The referendum may cover only the issues raised in the ongoing collective dispute. It cannot submit to a vote demands that have not been asserted in the collective dispute.
The act does not specify the time when the referendum should be held, but it may be concluded from Art. 20(3) of the act that it should occur at least 5 days before commencement of the strike. This means that the strike referendum may be held at a time when negotiations or mediation is being conducted.
Voting on a motion to hold a strike may be conducted in any manner. In particular, the vote does not have to be confidential. However, as the Supreme Court has held, although the manner of conducting the referendum is an internal matter for the trade union, it must not be organised in a manner preventing the employees from freely expressing their wishes, e.g. by pressuring the voters or falsifying the results (judgment of 7 February 2007, Case I PK 209/06).
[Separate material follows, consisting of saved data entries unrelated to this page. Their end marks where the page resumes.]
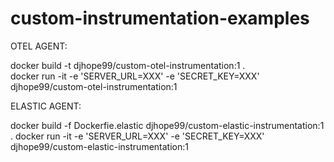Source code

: # custom-instrumentation-examples

OTEL AGENT:

docker build -t djhope99/custom-otel-instrumentation:1 .           
docker run -it -e 'SERVER_URL=XXX' -e 'SECRET_KEY=XXX' djhope99/custom-otel-instrumentation:1


ELASTIC AGENT:

docker build -f Dockerfie.elastic djhope99/custom-elastic-instrumentation:1 .
docker run -it -e 'SERVER_URL=XXX' -e 'SECRET_KEY=XXX' djhope99/custom-elastic-instrumentation:1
In light of this, the possibility of conducting a referendum with open, non-confidential voting should be viewed critically, as this manner of voting gives rise to a risk of exerting pressure on the voters and depriving them of complete decision-making freedom.
There are no regulations indicating how long the referendum can or should last. Undoubtedly, the referendum should be scheduled so that all workers have an opportunity to vote. Thus it should be considered admissible for a referendum to last for several days, or even a week or more. However, the practice of conducting a strike referendum over the course of several months, until the number of votes required by the act has been reached, is controversial. Although technically this approach is not prohibited, the court may find that a referendum conducted in this manner is ineffective, because the situation raises serious doubts whether the workers who voted in the first phase of the referendum still maintain the same position months later. Workers who voted against the strike or changed their minds during the course of such a long referendum may feel that they are injured when a strike is subsequently declared. This can build tension between workers and hinder the conclusion of the collective dispute.
Even though not expressly provided in the Act on Resolution of Collective Disputes, it should be recognised that the court is entitled to examine the correctness of how the referendum was conducted during the course of the proceeding which is required to determine whether the strike was lawful. However, no right to verify the results of the strike referendum is vested in the employer. This solution should be viewed critically as, for several reasons, it does not foster the building of social concord. First, the inability to verify whether the announced results of the referendum are accurate can raise doubts on the part of the employer, thus eroding trust between the parties to the collective dispute. Second, the absence of independent oversight may give rise to a sense of impunity on the part of union activists and encourage abuses on their part. For these reasons, it would be worthwhile to introduce a mechanism enabling the employer to request an independent body to review the correctness of the procedure for calling a strike, particularly the procedure followed in conducting the strike referendum.